◆ **WHAT TO WORK ON**: Give again, word for word, every line below from the one that has "1050 452 7.40" through the one that has "322 351 5.02", both included, and no others.

Saved data entries
####
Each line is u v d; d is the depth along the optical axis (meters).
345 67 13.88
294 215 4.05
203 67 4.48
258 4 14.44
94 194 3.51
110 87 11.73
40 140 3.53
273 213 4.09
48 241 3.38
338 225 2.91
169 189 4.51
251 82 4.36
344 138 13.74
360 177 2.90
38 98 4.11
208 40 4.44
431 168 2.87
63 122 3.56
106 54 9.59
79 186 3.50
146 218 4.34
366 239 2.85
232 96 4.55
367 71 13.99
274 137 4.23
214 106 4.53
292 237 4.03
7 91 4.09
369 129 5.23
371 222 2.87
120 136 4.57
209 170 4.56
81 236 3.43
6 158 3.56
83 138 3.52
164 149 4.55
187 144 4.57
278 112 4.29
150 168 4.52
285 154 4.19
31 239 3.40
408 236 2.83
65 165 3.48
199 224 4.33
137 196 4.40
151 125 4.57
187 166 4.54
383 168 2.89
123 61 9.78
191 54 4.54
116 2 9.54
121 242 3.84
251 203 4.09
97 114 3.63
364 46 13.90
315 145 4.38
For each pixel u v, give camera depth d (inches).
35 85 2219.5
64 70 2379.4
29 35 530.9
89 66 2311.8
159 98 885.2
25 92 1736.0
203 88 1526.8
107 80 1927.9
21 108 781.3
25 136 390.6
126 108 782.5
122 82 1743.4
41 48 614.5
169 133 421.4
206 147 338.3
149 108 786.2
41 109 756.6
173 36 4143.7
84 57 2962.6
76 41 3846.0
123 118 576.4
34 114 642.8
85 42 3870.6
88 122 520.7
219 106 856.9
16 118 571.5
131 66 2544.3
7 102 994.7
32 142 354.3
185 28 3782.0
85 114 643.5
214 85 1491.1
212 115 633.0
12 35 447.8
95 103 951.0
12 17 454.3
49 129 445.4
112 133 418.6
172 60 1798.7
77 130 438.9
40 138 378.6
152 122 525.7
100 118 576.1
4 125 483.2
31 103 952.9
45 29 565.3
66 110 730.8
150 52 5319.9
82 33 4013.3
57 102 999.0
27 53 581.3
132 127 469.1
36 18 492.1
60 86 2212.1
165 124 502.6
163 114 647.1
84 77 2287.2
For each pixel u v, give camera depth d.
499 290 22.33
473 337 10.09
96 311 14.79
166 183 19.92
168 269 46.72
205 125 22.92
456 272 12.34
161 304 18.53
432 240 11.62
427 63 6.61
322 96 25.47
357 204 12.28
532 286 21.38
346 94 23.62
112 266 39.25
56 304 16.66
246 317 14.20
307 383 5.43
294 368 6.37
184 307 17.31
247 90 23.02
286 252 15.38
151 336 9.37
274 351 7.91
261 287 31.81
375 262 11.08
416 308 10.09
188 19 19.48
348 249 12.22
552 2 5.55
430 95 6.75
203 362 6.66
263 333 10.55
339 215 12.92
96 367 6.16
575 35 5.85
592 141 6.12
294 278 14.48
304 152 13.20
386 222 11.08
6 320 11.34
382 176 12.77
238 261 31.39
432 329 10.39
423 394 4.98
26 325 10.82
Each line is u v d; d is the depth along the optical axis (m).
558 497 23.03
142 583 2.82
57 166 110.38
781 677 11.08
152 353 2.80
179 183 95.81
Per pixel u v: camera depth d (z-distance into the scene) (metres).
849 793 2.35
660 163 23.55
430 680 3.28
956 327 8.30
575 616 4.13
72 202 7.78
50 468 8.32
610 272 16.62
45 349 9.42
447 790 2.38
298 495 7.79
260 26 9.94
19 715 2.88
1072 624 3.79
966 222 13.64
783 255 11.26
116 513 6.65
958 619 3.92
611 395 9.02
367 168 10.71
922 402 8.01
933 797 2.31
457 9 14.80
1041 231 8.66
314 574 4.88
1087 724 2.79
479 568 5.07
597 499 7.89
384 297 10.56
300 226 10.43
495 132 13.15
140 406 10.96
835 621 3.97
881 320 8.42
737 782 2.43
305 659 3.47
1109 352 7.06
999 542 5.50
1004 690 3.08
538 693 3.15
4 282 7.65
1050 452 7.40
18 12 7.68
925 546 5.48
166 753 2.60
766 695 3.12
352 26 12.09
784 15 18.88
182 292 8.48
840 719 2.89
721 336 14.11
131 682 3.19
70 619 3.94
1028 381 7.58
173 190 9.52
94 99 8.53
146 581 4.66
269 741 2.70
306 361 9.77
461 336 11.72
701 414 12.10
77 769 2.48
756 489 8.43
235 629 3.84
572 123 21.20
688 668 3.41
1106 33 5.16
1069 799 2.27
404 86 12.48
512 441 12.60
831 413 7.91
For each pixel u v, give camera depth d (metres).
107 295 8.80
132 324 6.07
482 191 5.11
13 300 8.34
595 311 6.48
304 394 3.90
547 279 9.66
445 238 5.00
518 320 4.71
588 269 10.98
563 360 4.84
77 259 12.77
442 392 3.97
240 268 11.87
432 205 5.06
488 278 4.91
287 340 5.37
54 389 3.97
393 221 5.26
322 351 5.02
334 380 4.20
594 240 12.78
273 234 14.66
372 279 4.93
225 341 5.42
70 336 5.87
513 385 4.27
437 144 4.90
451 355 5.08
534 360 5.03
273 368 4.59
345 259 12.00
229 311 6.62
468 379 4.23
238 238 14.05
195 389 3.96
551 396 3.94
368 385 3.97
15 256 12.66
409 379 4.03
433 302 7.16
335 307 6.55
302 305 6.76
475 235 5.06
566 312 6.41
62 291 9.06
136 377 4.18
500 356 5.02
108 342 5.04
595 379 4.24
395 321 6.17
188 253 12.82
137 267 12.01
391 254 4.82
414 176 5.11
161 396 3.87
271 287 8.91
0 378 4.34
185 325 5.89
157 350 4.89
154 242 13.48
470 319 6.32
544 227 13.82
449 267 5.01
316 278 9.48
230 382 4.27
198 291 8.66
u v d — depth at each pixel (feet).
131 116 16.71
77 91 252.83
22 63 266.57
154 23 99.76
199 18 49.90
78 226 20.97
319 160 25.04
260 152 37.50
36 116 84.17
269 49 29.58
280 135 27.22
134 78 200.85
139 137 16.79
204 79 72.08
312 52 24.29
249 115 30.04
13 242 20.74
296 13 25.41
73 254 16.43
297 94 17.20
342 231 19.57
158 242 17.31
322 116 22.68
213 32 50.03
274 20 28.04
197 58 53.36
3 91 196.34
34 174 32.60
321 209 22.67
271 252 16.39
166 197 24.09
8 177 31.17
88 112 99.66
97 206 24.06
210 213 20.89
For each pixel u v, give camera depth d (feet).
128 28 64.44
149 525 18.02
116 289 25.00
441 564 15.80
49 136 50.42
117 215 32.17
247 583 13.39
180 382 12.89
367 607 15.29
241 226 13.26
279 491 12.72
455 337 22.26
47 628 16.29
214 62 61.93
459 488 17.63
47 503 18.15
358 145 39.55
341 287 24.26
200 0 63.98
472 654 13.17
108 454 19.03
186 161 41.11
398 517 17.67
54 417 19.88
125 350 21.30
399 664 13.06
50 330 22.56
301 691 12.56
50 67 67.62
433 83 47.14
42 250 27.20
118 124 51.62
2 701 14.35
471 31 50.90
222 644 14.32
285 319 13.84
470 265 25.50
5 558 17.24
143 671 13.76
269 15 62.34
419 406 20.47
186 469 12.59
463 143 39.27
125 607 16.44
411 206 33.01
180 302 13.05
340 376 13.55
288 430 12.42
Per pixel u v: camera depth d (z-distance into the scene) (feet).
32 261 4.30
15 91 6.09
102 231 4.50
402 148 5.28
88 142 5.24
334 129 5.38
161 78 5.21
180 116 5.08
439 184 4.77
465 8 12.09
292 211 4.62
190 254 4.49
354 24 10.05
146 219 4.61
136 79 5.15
####
◆ **TASK SOLUTION**:
1050 452 7.40
18 12 7.68
925 546 5.48
166 753 2.60
766 695 3.12
352 26 12.09
784 15 18.88
182 292 8.48
840 719 2.89
721 336 14.11
131 682 3.19
70 619 3.94
1028 381 7.58
173 190 9.52
94 99 8.53
146 581 4.66
269 741 2.70
306 361 9.77
461 336 11.72
701 414 12.10
77 769 2.48
756 489 8.43
235 629 3.84
572 123 21.20
688 668 3.41
1106 33 5.16
1069 799 2.27
404 86 12.48
512 441 12.60
831 413 7.91
For each pixel u v, give camera depth d (metres).
107 295 8.80
132 324 6.07
482 191 5.11
13 300 8.34
595 311 6.48
304 394 3.90
547 279 9.66
445 238 5.00
518 320 4.71
588 269 10.98
563 360 4.84
77 259 12.77
442 392 3.97
240 268 11.87
432 205 5.06
488 278 4.91
287 340 5.37
54 389 3.97
393 221 5.26
322 351 5.02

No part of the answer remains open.